I’ve never spent much time reading USA Today as a general business news source, but it’s a useful bellwether of what mainstream publications consider to be moderately important news (even if a few minutes spent scanning Economist headlines is infinitely more valuable for our purposes in procurement and supply chain). Yet when certain types of stories make the pages of USA Today, such as this recent coverage of reshoring in the apparel industry, it’s a useful indicator of the trending popularity and importance of a subject.
The above-linked story highlights the role that reshoring is playing in the retail and apparel business, noting that “in the past few years, major designers and retailers such as Brooks Bros. and Saks, as well as dozens of smaller companies, have moved some production from foreign countries to the U.S., creating perhaps 1,000 jobs.” The rationale USA Today articulates goes beyond the facts that “Asian factory wages … are rising rapidly and U.S. consumers have shown a willingness to pay more for Made-in-America products” to also include the speed of production.
For example, according to the head of domestic manufacturing for Brooks Brothers, “if a style is popular … new orders can be filled from a U.S. factory in two weeks, vs. up to seven weeks from an overseas plant.” There’s also the perception, according to the same source, that US makes a luxury good more desirable. Perhaps not so ironically, one of the same challenges facing reshoring in industrial manufacturing is also a challenge in apparel factory production: skilled labor. According to the story, many of the smaller shops – defined as fewer than 100 workers – handling the resurgence of apparel market onshore production “can't handle the added workload in part because sewing machine mechanics, seamstresses and managers are often in short supply.”
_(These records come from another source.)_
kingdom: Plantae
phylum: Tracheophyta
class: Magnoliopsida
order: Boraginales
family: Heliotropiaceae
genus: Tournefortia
Ultimately, while the total cost model equation of apparel sourcing may be simpler than for complex manufactured parts, components, and finished products, the shortage of skilled labor that wants to make a good living in a blue-collar profession in the States is the same in both cases. Rather than focus on incentives for retailers to bring back production and source domestically or build local facilities, perhaps the most advantageous role for the federal sector and local governments to sustain this early-stage trend will be to invest in training and development programs to prepare a new generation of factory workers. If there’s labor to support production at the right cost, they will come.